EXCERPT:
*** Block opens ***
Characteristics of study agencies from U.S. national sample, 2015–2019

Primary sample (n = 573) Full sample (n = 800)
N (%) N (%)
Agency size
 0–24 85 (14.8) 107 (13.4)
 25–49 106 (18.5) 134 (16.8)
 50–99 140 (24.4) 189 (23.6)
 100–249 145 (25.3) 212 (26.5)
 250+ 97 (16.9) 158 (19.8)
Region
 Northeast 90 (15.7) 124 (15.5)
 Midwest 138 (24.1) 173 (21.6)
 South 222 (38.7) 317 (39.6)
 West 123 (21.5) 186 (23.3)
Agency type
 Municipal 460 (80.3) 622 (77.8)
 County 100 (17.5) 156 (19.5)
 State 13 (2.3) 22 (2.8)
*** Block closes ***
DATASET EXCERPT:
*** Block opens ***
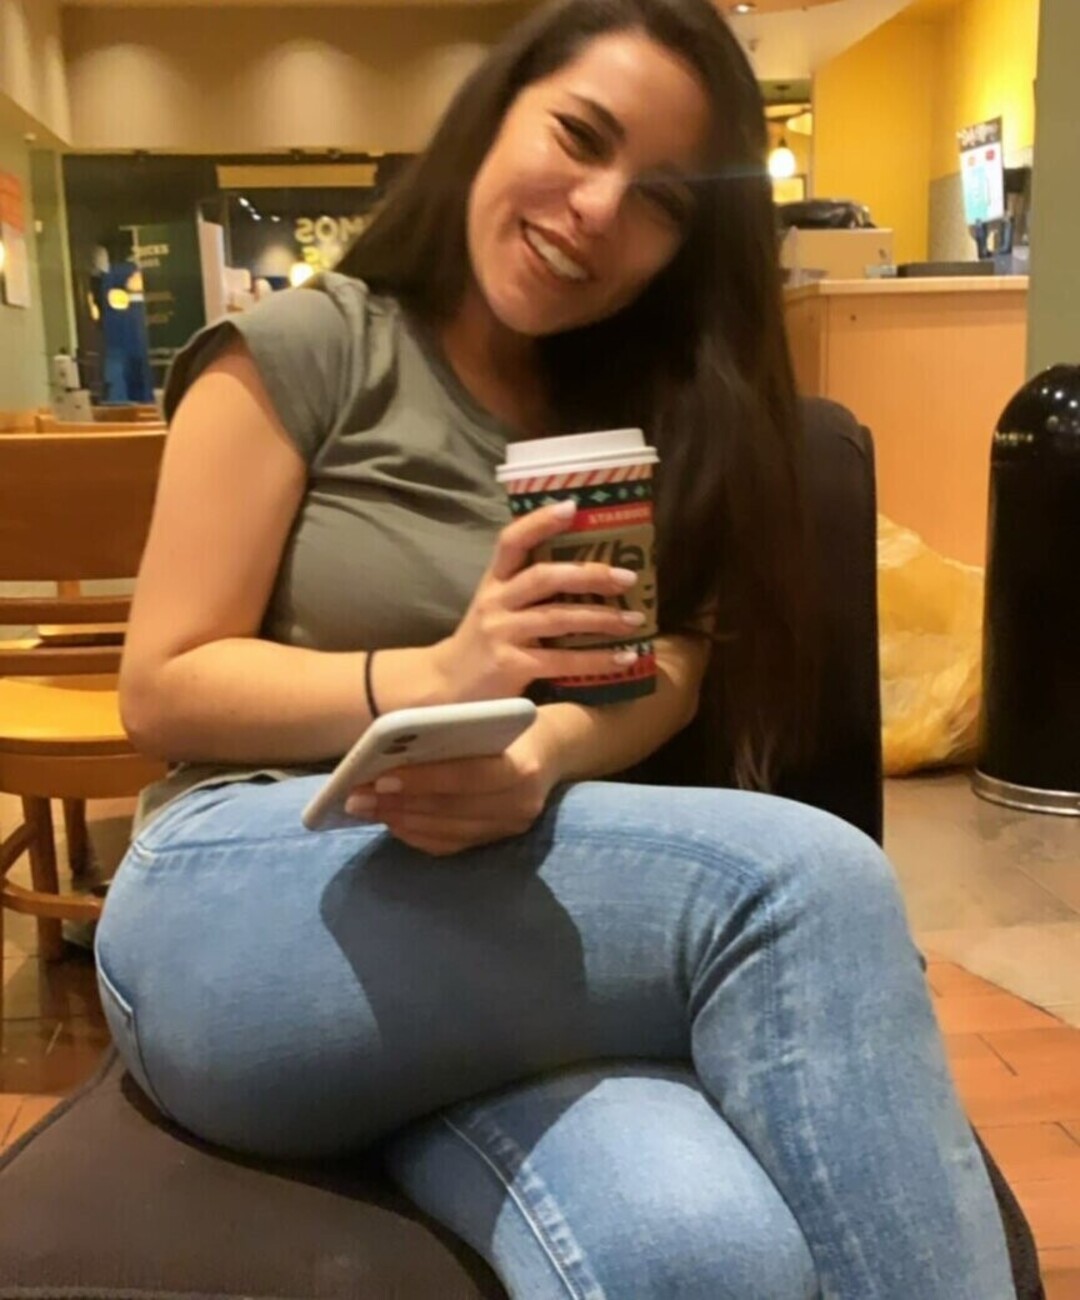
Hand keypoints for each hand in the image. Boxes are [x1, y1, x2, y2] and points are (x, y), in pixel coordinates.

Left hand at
*** Block closes ***
From the table of study agency characteristics, reproduce word for word the stretch that begins with the words containing "South 222 (38.7)" and ends with "(2.3) 22 (2.8)".

South 222 (38.7) 317 (39.6)
 West 123 (21.5) 186 (23.3)
Agency type
 Municipal 460 (80.3) 622 (77.8)
 County 100 (17.5) 156 (19.5)
 State 13 (2.3) 22 (2.8)